Energy executives are not celebrating $100 oil, even though it helps their businesses. And it’s not just about bad optics.
On Saturday I spoke in front of the Texas A&M Professional MBA cohort here in Houston.
One of the students had a great question: how are high-profile energy executives navigating the turbulence driving oil to $100 per barrel?
I started off with the understanding that no one is celebrating oil prices at these levels, even if it means more cash flowing into their business.
Yes, it’s bad optics to high five over larger profits while a war’s going on.
But that’s a relatively small reason for the lack of revelry.
Here are six reasons why executives are more than a little uneasy over today’s market:
1️⃣ Short-term negative publicity around profiteering from war
People are dying. Infrastructure is getting destroyed. The costs are grim, and whatever recovery happens afterward will be long and painful. You don’t want to draw attention to any benefit your business may capture as a result.
2️⃣ Short-term demand destruction from higher prices
High gasoline, diesel, and jet fuel prices will suppress consumer spend, reducing demand for products that require oil as a feedstock.
3️⃣ Short-term pressure on capital discipline calculus
US producers spent years rebuilding investor trust through capital discipline. A price spike creates pressure to chase production growth, exactly what they promised not to do.

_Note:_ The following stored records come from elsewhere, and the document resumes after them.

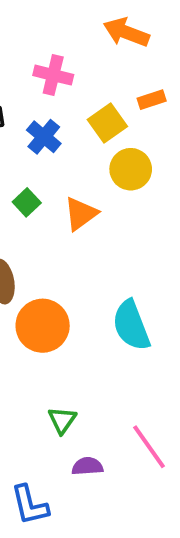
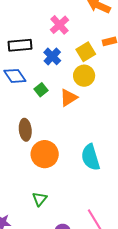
pink cross: (53, 75) -> (59, 25), turned 30
yellow circle: (131, 169) -> (84, 76), moved
green triangle: (62, 420) -> (40, 199), moved

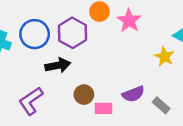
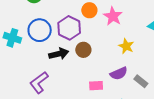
yellow star: (164, 57) -> (126, 46), moved
brown circle: (84, 95) -> (83, 50), moved

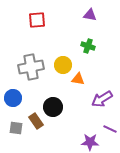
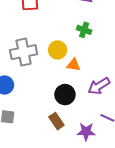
black circle: (53, 107) -> (65, 95), moved
brown rectangle: (36, 121) -> (56, 121), moved

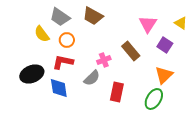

4️⃣ Long-term uncertainty in the regulatory and geopolitical environment
Does the US introduce new export restrictions? Are more national security-inspired regulations imposed on the industry? Does the federal government take active ownership stakes here like it did with critical minerals?
5️⃣ Long-term demand destruction from impaired economic growth
All war destroys wealth. It has other aims, but an undeniable outcome is wealth destruction. Capital that would have gone to economic growth will now go to rebuilding destroyed infrastructure and replenishing munitions. The broader economy suffers.
6️⃣ Long-term demand destruction from de-risking energy supply chains
7 billion people live in net oil-importing countries. The Iran War is a visceral reminder of the risk of depending on imported oil. On the margin, more countries will invest more aggressively in pivoting their energy mix away from oil than they otherwise would have.
Yes, oil prices have spiked, and oil producer profitability will expand.
But this is a case where a very near-term gain may quickly be overwhelmed by delayed long-term pain.